About Reading Logs

There are many ways you can keep your reading logs. From the following suggestions, please select at least five prompts for each of your Reading Log.

    In your notebook and in your handwriting you are to log in the date, time and pages or chapters of each reading session. Your log should include major elements of the plot, consideration of characters including description and motivation, settings, themes, significant details and anything else you feel is noteworthy or significant including questions you may have about anything that seems confusing to you in that section of the book.

1.  Write about what your feelings are after reading the opening chapter(s) of the book. How do your feelings change (or do they) after reading half the book? Do you feel any differently after finishing the book?

2.   What emotions did the book invoke: laughter, tears, smiles, anger? Record some of your reactions.

3.   Sometimes books touch you, reminding you of your own life as part of the larger human experience. Are there connections between the book and your own life?

4.   Would you like to be one of the characters (acquire a personality trait)? Which of the characters would you become, if you could? Why?

5.   If you were the author, would you have changed the name of a character, or altered the location of a scene?

 

6.Does the book leave you with questions you would like to ask? What are they? Would you like to direct your questions at a particular character? What questions would you like to ask the author of the book?

7.   Are you confused about what happened (or didn't happen) in the book? What events or characters do you not understand? Does the use of language in the book confuse you?

8.   Is there an idea in the book that makes you stop and think, or prompts questions? Identify the idea and explain your responses.

9.   What are your favorite lines/quotes? Copy them into your reading log and explain why these passages caught your attention.

10.   How have you changed after reading the book? What did you learn that you never knew before?

11.   Who else should read this book? Should anyone not be encouraged to read this book? Why?

12.   Would you like to read more books by this author? Have you already read other books by the author? Why or why not?

Tips:

  1. The practice of keeping a reading log can work well for poetry and other works of literature as well (although the questions would be slightly different).
  2. If you ever get the chance, you might find it interesting to read the diaries, logs or journals that great writers have kept about their reading experiences. You may even be able to compare notes.

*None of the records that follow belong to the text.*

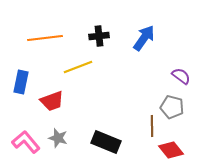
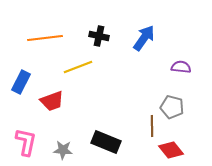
black cross: rotated 18 degrees clockwise
purple semicircle: moved 9 px up; rotated 30 degrees counterclockwise
blue rectangle: rotated 15 degrees clockwise
gray star: moved 5 px right, 12 px down; rotated 12 degrees counterclockwise
pink L-shape: rotated 52 degrees clockwise
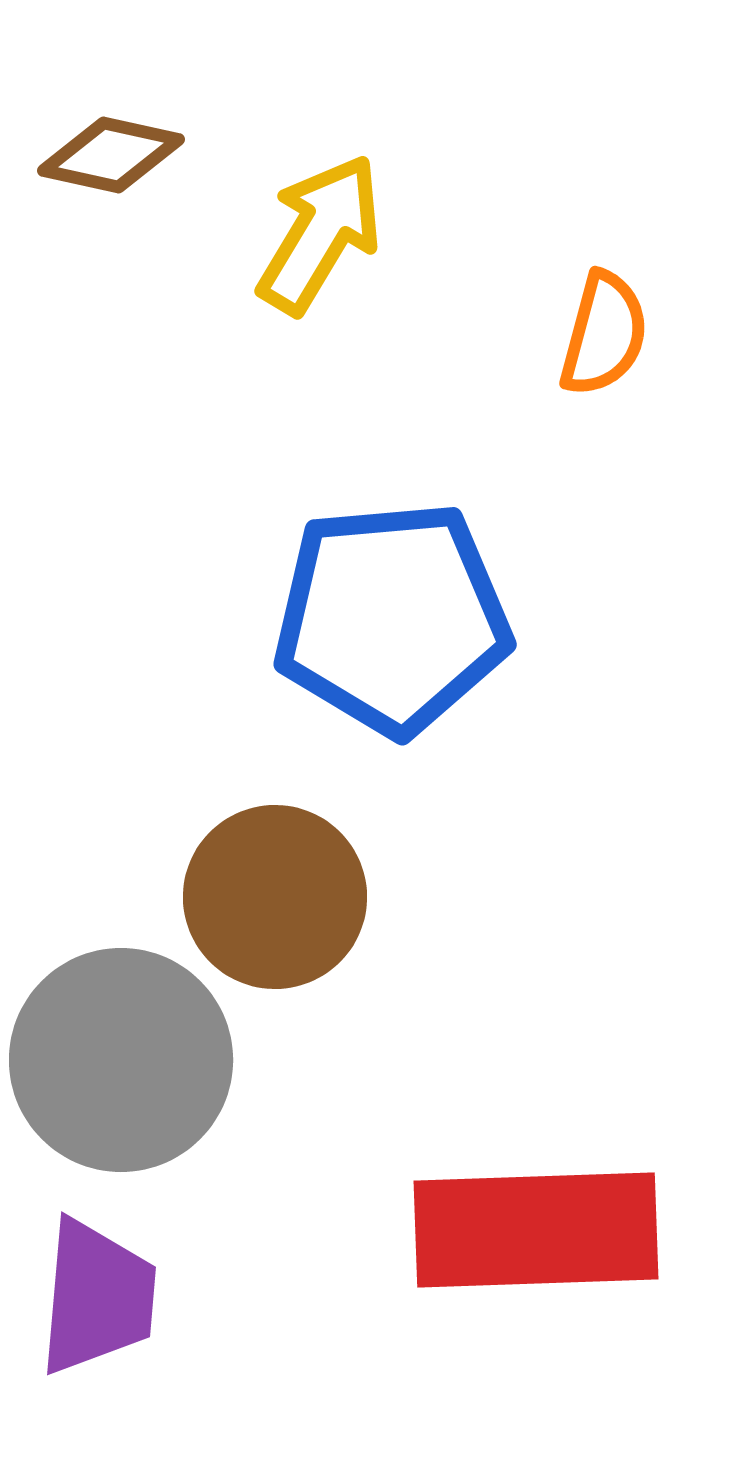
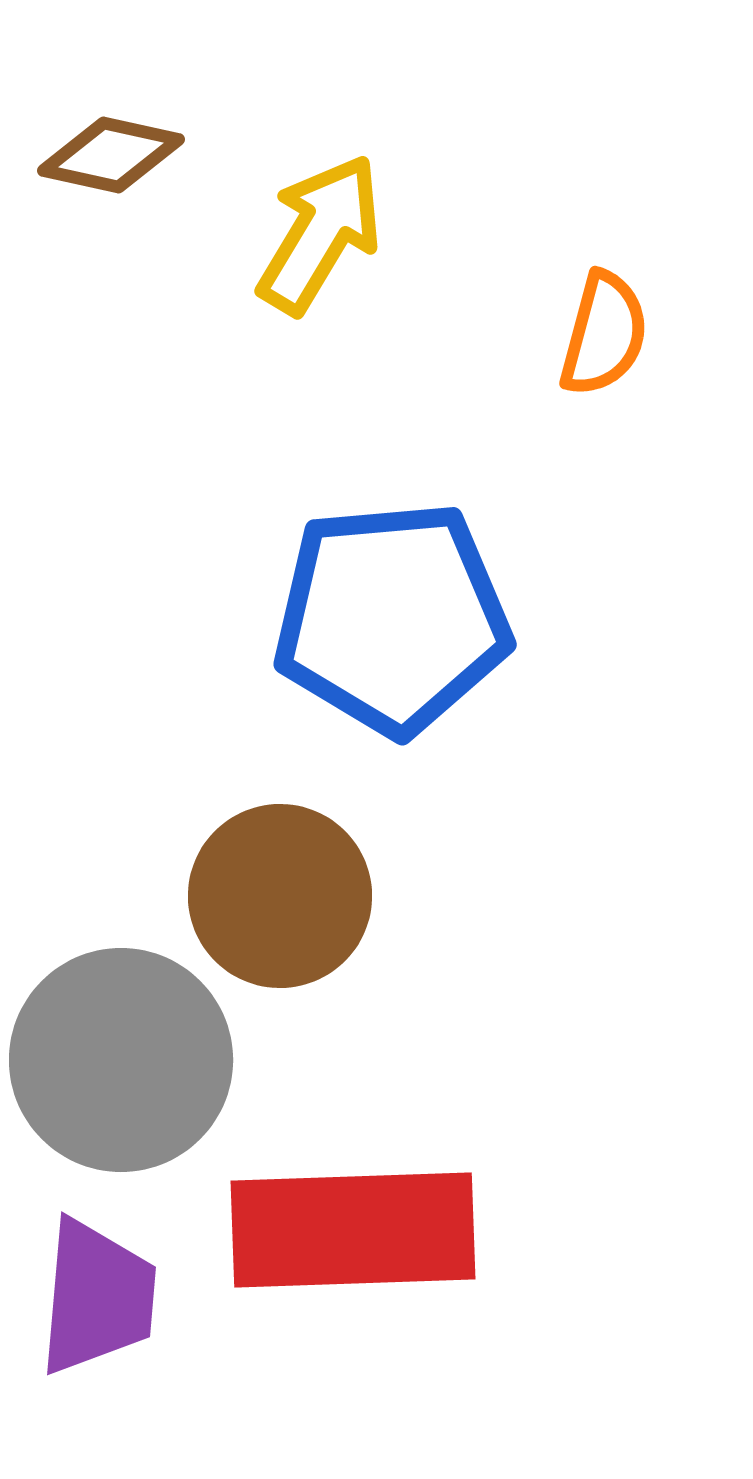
brown circle: moved 5 px right, 1 px up
red rectangle: moved 183 px left
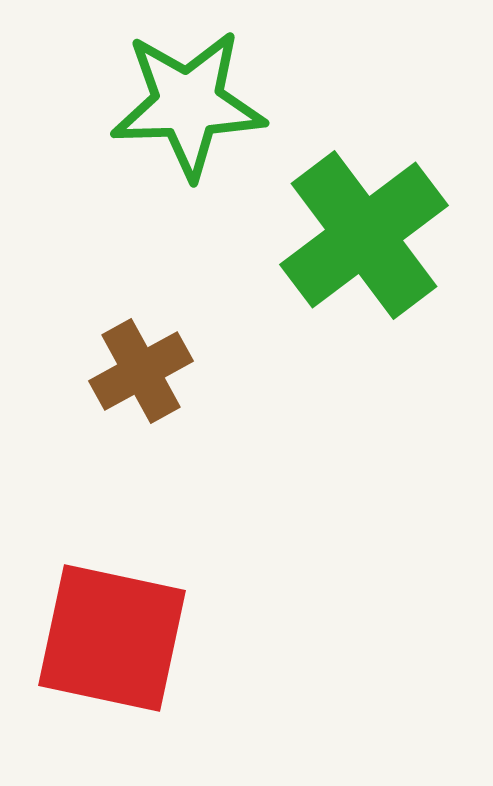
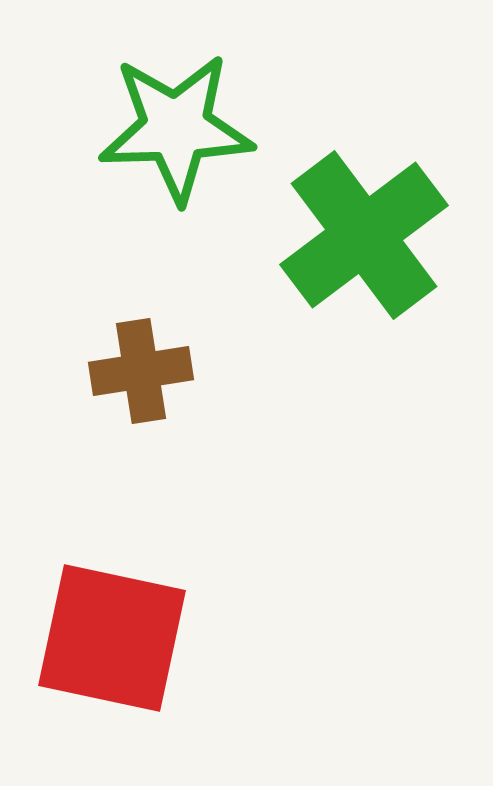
green star: moved 12 px left, 24 px down
brown cross: rotated 20 degrees clockwise
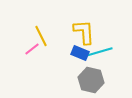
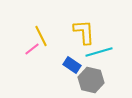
blue rectangle: moved 8 px left, 12 px down; rotated 12 degrees clockwise
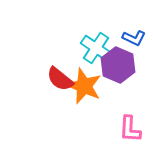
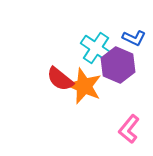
pink L-shape: moved 1 px left; rotated 36 degrees clockwise
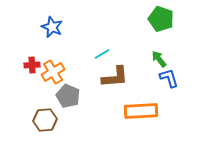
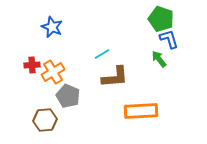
blue L-shape: moved 39 px up
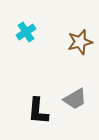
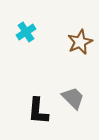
brown star: rotated 10 degrees counterclockwise
gray trapezoid: moved 2 px left, 1 px up; rotated 105 degrees counterclockwise
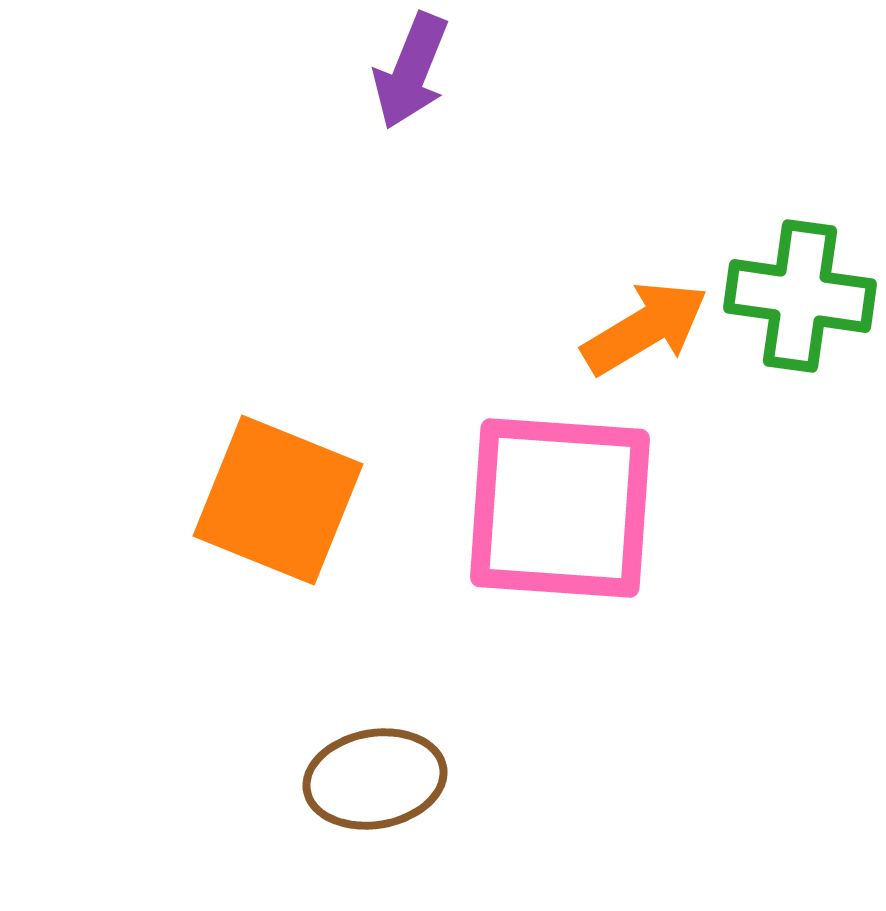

The above ideas are adaptedfrom http://classiclit.about.com/od/forstudents/ht/aa_readinglog.htm

Creative Ways of Keeping Your Reading Logs

  • write character reports in which you report on what you know about different characters at different stages of your reading
  • adopt a character where you work in groups focusing on particular characters and build up an in depth profile including extracts from the text
  • create a diary in which you make an imaginary diary by one of the characters at various key stages of the novel
  • construct a plot profile, often in graphic form, in which you record the key events of a novel. You can do this in pairs and share their profile with others in the class. In addition, students can develop excitement charts in which where important events are given an excitement rating. Plot profiles can be combined with excitement charts and plotted on a chart. The events form the horizontal line; the excitement rating forms the vertical scale
  • make reflective comments where you refer back to the text to identify developments and changes in action and characterization
  • construct flow charts and relationship charts (literary sociograms) in which you note key moments and relationships among characters at important points in the novel
  • write a poem using favorite descriptive words or phrases from a novel
  • redesign the cover of a novel with a particular audience in mind
  • list the ten most important things about the novel they are reading
  • draft a letter to the author or one of the main characters
  • complete a number of statements, for example: what I most wanted to happen was; what I really liked was; what surprised me was; what I most admired about the main character was, etc.
  • create a story board for a dramatic scene in the text
  • draft an advertisement aimed at a particular audience for the book you are reading

The above ideas are adapted from http://www.education.tas.gov.au/English/journals.htm

 

Create a Writer's Notebook

 Most authors keep a writers' notebook of some kind in which they jot down their observations thoughts and feelings, stick in interesting bits from newspapers and magazines, write down snippets of conversation they have heard, all of which provide a stimulus for writing. Students can do the same thing. Ask visiting authors to bring along their writers' notebook to share with students.

Many authors use their writer's notebook to engage in free writing. Free writing enables them to engage in the act of writing and lets thoughts and feelings flow. Although they may not immediately use the free writing, they can go back to it for inspiration at another time.

Suggest that students keep their notebook handy and record the date of each entry. In time, students will build up a treasury of ideas and experiences to use later.